Quels rôles les points de distribution de médicaments agréés en Tanzanie jouent-ils pour faciliter l'accès aux antimicrobiens ? Résultats d'une analyse multi-méthodes
Quels rôles les points de distribution de médicaments agréés en Tanzanie jouent-ils pour faciliter l'accès aux antimicrobiens ? Résultats d'une analyse multi-méthodes
Abstract
Présentation
Les habitants des pays à faible revenu achètent une forte proportion d'antimicrobiens dans les pharmacies de détail, avec ou sans ordonnance. Le programme de points de distribution de médicaments agréés (ADDO) de la Tanzanie comprend la formation des distributeurs, l'application des normes et le droit légal de vendre des antimicrobiens sélectionnés. Nous avons évalué le rôle des ADDO pour faciliter l'accès aux antimicrobiens.
Méthodologie
Nous avons délibérément choisi quatre régions, sélectionné au hasard trois districts et cinq quartiers par district. Les méthodes d'étude comprenaient des entretiens auprès de 1200 ménages concernant la recherche de soins pour une maladie aiguë et les connaissances sur les antimicrobiens ; des clients mystères visitant 306 ADDO se faisant passer pour la personne qui s'occupe d'un enfant atteint 1) de pneumonie, 2) d'infection respiratoire aiguë légère (IRA) ou 3) d'écoulement nasal et demande de cotrimoxazole ; et des audits de la disponibilité et des prix des antimicrobiens dans 84 établissements de santé publique (PHF) et 96 ADDO.

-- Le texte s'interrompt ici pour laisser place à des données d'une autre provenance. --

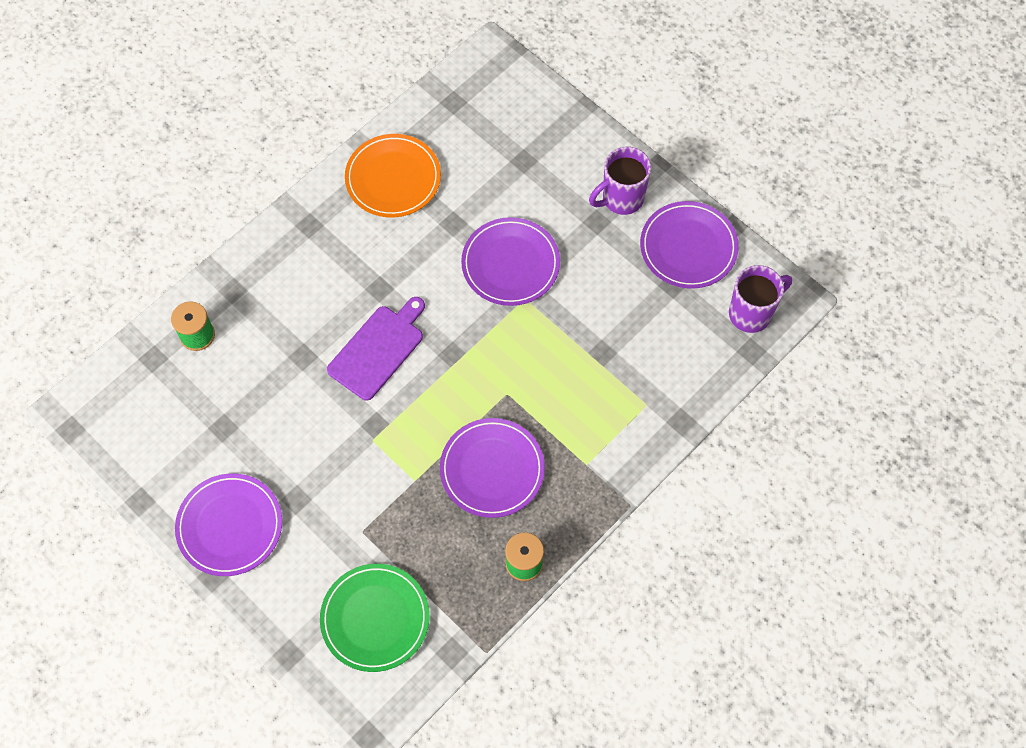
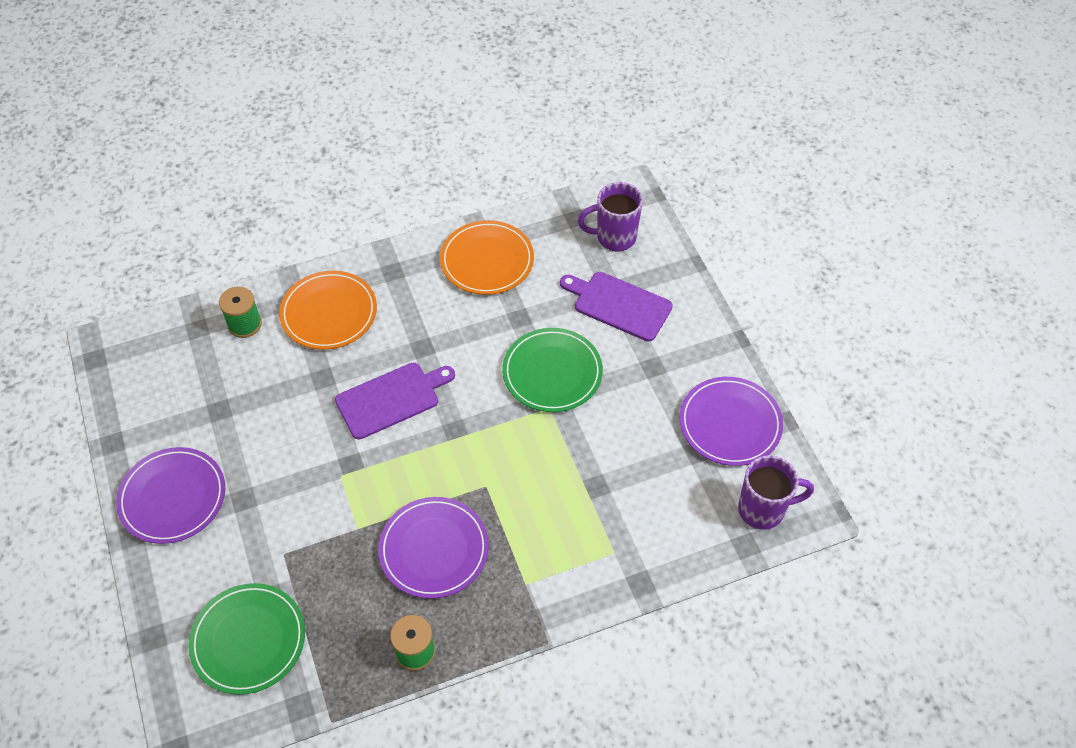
camera: 25 degrees right, 10 degrees down
purple plate [461,217,560,306] -> green plate [502,328,603,412]
purple mug [589,147,651,215] -> purple mug moved to [578,182,643,251]
none -> orange plate [279,271,377,350]
none -> purple cutting board [560,272,673,341]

Résultats: Quatre cent soixante sept (76 %) membres de 367 (77 %) ménages avaient récemment demandé des soins à l'extérieur du domicile pour une maladie aiguë ; 128 avaient acheté des antimicrobiens, dont 61 % avaient été recommandés par un médecin ou une infirmière et 32 % par un dispensateur ADDO. Seuls 29 % ont obtenu l'antimicrobien dans un PHF, alors que 48 % les ont achetés dans un ADDO. La plupart pensaient que les ADDO sont un lieu pratique pour les soins, ont généralement besoin de médicaments et ont des services et des produits de haute qualité, contre 66 % qui ont déclaré être insatisfaits des délais d'attente des PHF et 56 % de la disponibilité des médicaments. Un tiers (34 %) des clients mystère présentant le scénario d'IRA légère se sont vus vendre un antimicrobien de manière inappropriée et 85 % en ont vendu un sur demande ; de façon encourageante, 99 % présentant un cas de pneumonie ont reçu soit un antimicrobien, soit une orientation vers un prestataire formé, soit une demande d'amener l'enfant pour un examen. Dans l'ensemble, 63 et 60 % des 15 antimicrobiens traceurs étaient en stock dans les ADDO et les PHF, respectivement ; Les ADDO avaient significativement plus de formulations antimicrobiennes disponibles pour les enfants (83 contre 51 %). Sur 369 enregistrements de ventes d'antimicrobiens dans 47 ADDO, 63 % ont été délivrés sur ordonnance.
Conclusion
Les ADDO ont amélioré l'accès aux antimicrobiens en Tanzanie. Les membres de la communauté les considèrent comme faisant partie intégrante du système de santé. Les antimicrobiens sont surutilisés en raison d'une mauvaise distribution d'ADDO, d'une mauvaise prescription de PHF et d'une demande publique inappropriée. Des interventions à plusieurs volets sont nécessaires pour traiter tous les déterminants.